La conoscenza del contenuto di tali documenti, come riconosce lo stesso ricorrente (p. 11 del ricorso), al fine di accertare che da essi emergessero “significativi dati di indagine”, idonei a sollecitare l’esercizio dei poteri istruttori invocati, è da considerarsi essenziale. Pertanto, il motivo è inammissibile per l’assorbente ragione che non rispetta, come quello precedente, le prescrizioni di cui all’art. 366 c.p.c., n. 6. – Quanto al terzo motivo, la liquidazione delle spese di lite avviene contemperando il principio di causazione con quello di soccombenza (Cass. 06/12/2019, n. 31889). Alla stregua del primo, l’attore processualmente causa le iniziative difensive adottate dalla controparte del suo rapporto, incluse logicamente pure le espansioni del giudizio suscitate con le chiamate in causa. Il secondo viene utilizzato per temperare il primo, negando la responsabilità per le spese di lite del terzo chiamato in capo all’attore principale ove la chiamata del terzo da parte del convenuto risulti eccentrica rispetto all’oggetto della controversia o comunque manifestamente priva di fondatezza, preservando in tale ipotesi autonomia al rapporto instauratosi tra convenuto/chiamante e terzo chiamato per non essere realmente accessorio quest’ultimo rapporto a quello che ha originariamente acceso il processo, essendo stato invece posto in essere mediante un impulso processuale radicalmente privo di pertinenza/fondatezza, id est arbitrario.

In forza, del principio di causazione, il rimborso delle spese processuali sostenute dal terzo chiamato in garanzia dal convenuto deve essere posto a carico dell’attore qualora la chiamata in causa si sia resa necessaria in relazione alle tesi sostenute dall’attore stesso e queste siano risultate infondate, a nulla rilevando che l’attore non abbia proposto nei confronti del terzo alcuna domanda; il rimborso rimane, invece, a carico della parte che ha chiamato o fatto chiamare in causa il terzo qualora l’iniziativa del chiamante, rivelatasi manifestamente infondata o palesemente arbitraria, concreti un esercizio abusivo del diritto di difesa.

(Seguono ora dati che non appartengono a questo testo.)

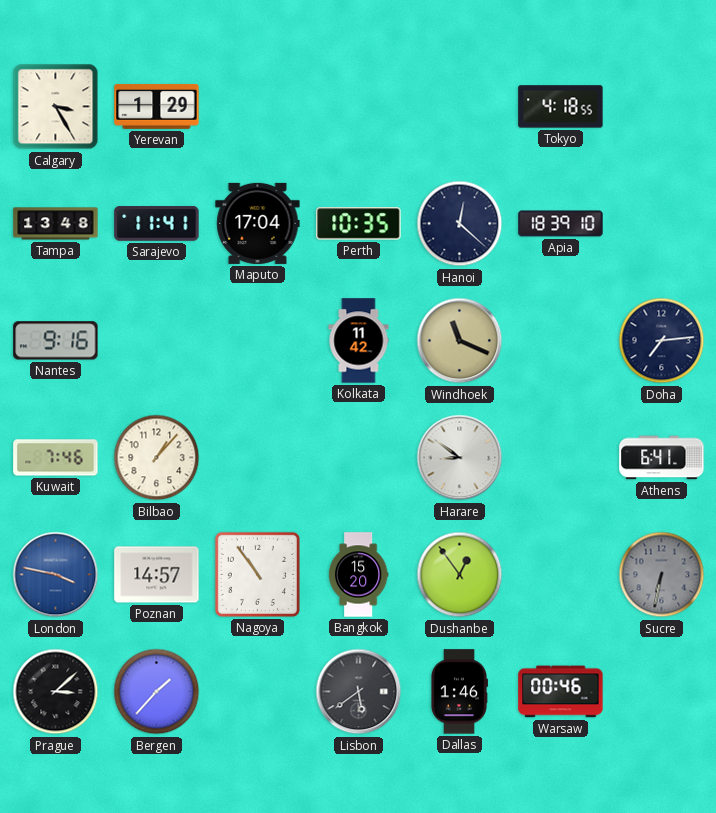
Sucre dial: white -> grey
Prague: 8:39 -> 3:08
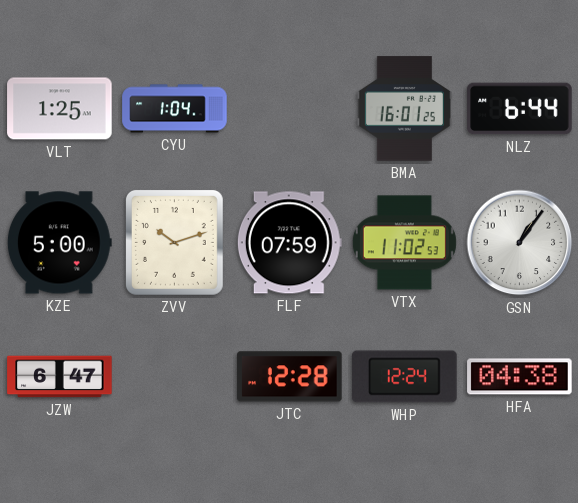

Applicando tali principi alla fattispecie per cui è causa, deve ritenersi che correttamente la Corte d’Appello ha posto le spese di lite per la chiamata in causa del terzo a carico dell’odierno ricorrente, alla cui iniziativa processuale si deve l’integrazione del contraddittorio nei confronti di L.A., erede di S.C., chiamato in causa, su istanza dei fratelli V., in quanto erede dell’originario locatore R.C..

5. Ne consegue l’inammissibilità del ricorso.

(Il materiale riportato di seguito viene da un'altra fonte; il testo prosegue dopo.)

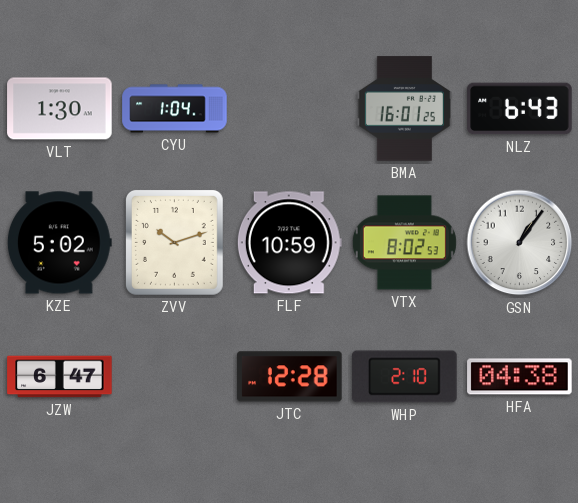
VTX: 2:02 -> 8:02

6. Le spese del presente giudizio di cassazione – liquidate nella misura indicata in dispositivo – seguono la soccombenza.

7. Si dà atto, ai sensi del D.P.R. n. 115 del 2012, art. 13, comma 1 quater, della sussistenza dei presupposti processuali per il versamento, da parte del ricorrente, di un ulteriore importo a titolo di contributo unificato pari a quello previsto per il ricorso, a norma dello stesso art. 13, comma 1 bis, se dovuto.

P.Q.M.

La Corte dichiara inammissibile il ricorso e condanna la parte ricorrente al pagamento delle spese in favore della parte controricorrente, liquidandole in Euro 3.000,00 per compensi, oltre alle spese forfettarie nella misura del 15 per cento, agli esborsi liquidati in Euro 200,00 ed agli accessori di legge.

Ai sensi del D.P.R. n. 115 del 2002, art. 13, comma 1 quater dà atto della sussistenza dei presupposti processuali per il versamento, da parte del ricorrente, dell’ulteriore importo a titolo di contributo unificato pari a quello da corrispondere per il ricorso, a norma dello stesso art. 13, comma 1 bis se dovuto.